I’m trying to run 3dQwarp using multiple threads(N=2 versus N=6 in the following script lines). However, it seems that the warp fields calculated by 3dQwarp are not identical when I use different number of threads. This results in different afni_proc.py outputs for identical inputs but different number of threads( N=2 vs N=6). Here is what I run:

3dQwarp -plusminus -pmNAMES Rev For
-pblur 0.05 0.05 -blur -1 -1
-noweight -minpatch 9
-source rm.blip.med.masked.rev+orig
-base rm.blip.med.masked.fwd+orig
-prefix thereadsNum/blip_warp_$N

blip_warp_For_WARP+orig is then different for N=2 vs N=6.

Anyone has an idea what is the problem/solution?

And this is the afni version I use:
Precompiled binary linux_ubuntu_16_64: Dec 22 2017 (Version AFNI_17.3.09)

The image below shows %difference between a volume warped using 2 and 6 threads. The difference is in the same order as warping two different volumes using equal number of threads.

I’m confused by your units. Is 0.0123 (the threshold) in percent? That is, a fractional change of 1.23 * 10[sup]-4[/sup]? That isn’t much to worry about.

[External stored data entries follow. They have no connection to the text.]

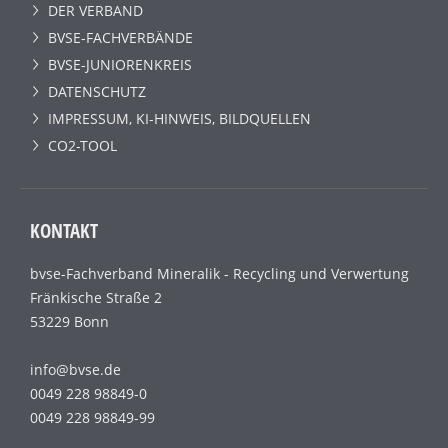
DER VERBAND
BVSE-FACHVERBÄNDE
BVSE-JUNIORENKREIS
DATENSCHUTZ
IMPRESSUM, KI-HINWEIS, BILDQUELLEN
CO2-TOOL
KONTAKT
bvse-Fachverband Mineralik - Recycling und Verwertung
Fränkische Straße 2
53229 Bonn
info@bvse.de
0049 228 98849-0
0049 228 98849-99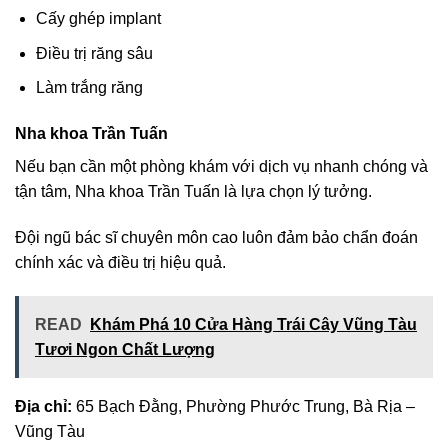
Cấy ghép implant
Điều trị răng sâu
Làm trắng răng
Nha khoa Trần Tuấn
Nếu bạn cần một phòng khám với dịch vụ nhanh chóng và
tận tâm, Nha khoa Trần Tuấn là lựa chọn lý tưởng.
Đội ngũ bác sĩ chuyên môn cao luôn đảm bảo chẩn đoán
chính xác và điều trị hiệu quả.
READ
Khám Phá 10 Cửa Hàng Trái Cây Vũng Tàu
Tươi Ngon Chất Lượng
Địa chỉ:
65 Bạch Đằng, Phường Phước Trung, Bà Rịa –
Vũng Tàu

The reason is probably that the calculations are carried out in a different order in different runs, so that the roundoff errors accumulate differently. And then the optimizer will stop at slightly different points in each stage (patch and level), and so the small changes will accumulate to some extent.

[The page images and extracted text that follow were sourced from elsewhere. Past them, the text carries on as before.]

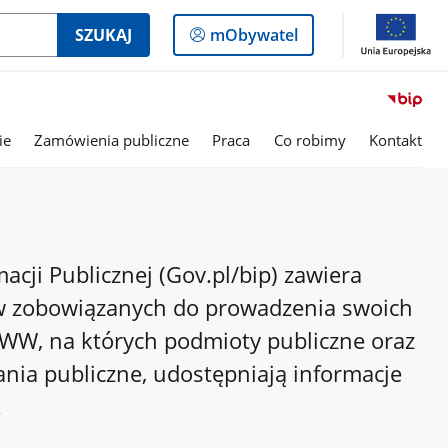
Logowanie
SZUKAJ
mObywatel
do
panelu
ie
Zamówienia publiczne
Praca
Co robimy
Kontakt
cji Publicznej (Gov.pl/bip) zawiera
w zobowiązanych do prowadzenia swoich
 WWW, na których podmioty publiczne oraz
nia publiczne, udostępniają informacje
.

Here’s a different visualization of the problem (I’m in the same lab) - a gif going back and forth between using 8 and 9 cores. The problem isn’t as much with changes in signal intensity but with changes in the pattern of distortions across number of threads.

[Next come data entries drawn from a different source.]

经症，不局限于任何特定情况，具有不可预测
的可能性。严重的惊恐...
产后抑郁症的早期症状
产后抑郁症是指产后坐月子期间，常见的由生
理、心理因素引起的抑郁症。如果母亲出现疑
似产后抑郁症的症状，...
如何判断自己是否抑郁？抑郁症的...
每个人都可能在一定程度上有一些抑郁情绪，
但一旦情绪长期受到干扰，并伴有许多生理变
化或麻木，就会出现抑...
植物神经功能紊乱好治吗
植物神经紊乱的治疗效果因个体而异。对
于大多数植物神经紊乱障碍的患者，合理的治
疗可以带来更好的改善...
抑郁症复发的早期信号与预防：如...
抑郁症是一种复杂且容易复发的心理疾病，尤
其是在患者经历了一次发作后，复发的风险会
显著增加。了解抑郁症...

We’ve also confirmed that repeated executions using the same number of cores give identical results, which to me seems to argue against the possibility that this is due to different orders of operations across executions (but is consistent with there being a different order of operations across number of threads). We’ve also confirmed this is restricted to 3dQwarp - 3dNwarpApply executes identically across different numbers of cores.

Finally - if this is just a known issue with multi-threaded computations in 3dQwarp, is there a ‘correct’ # of threads? Is it safest to default to a single thread, hopefully avoiding some of these problems?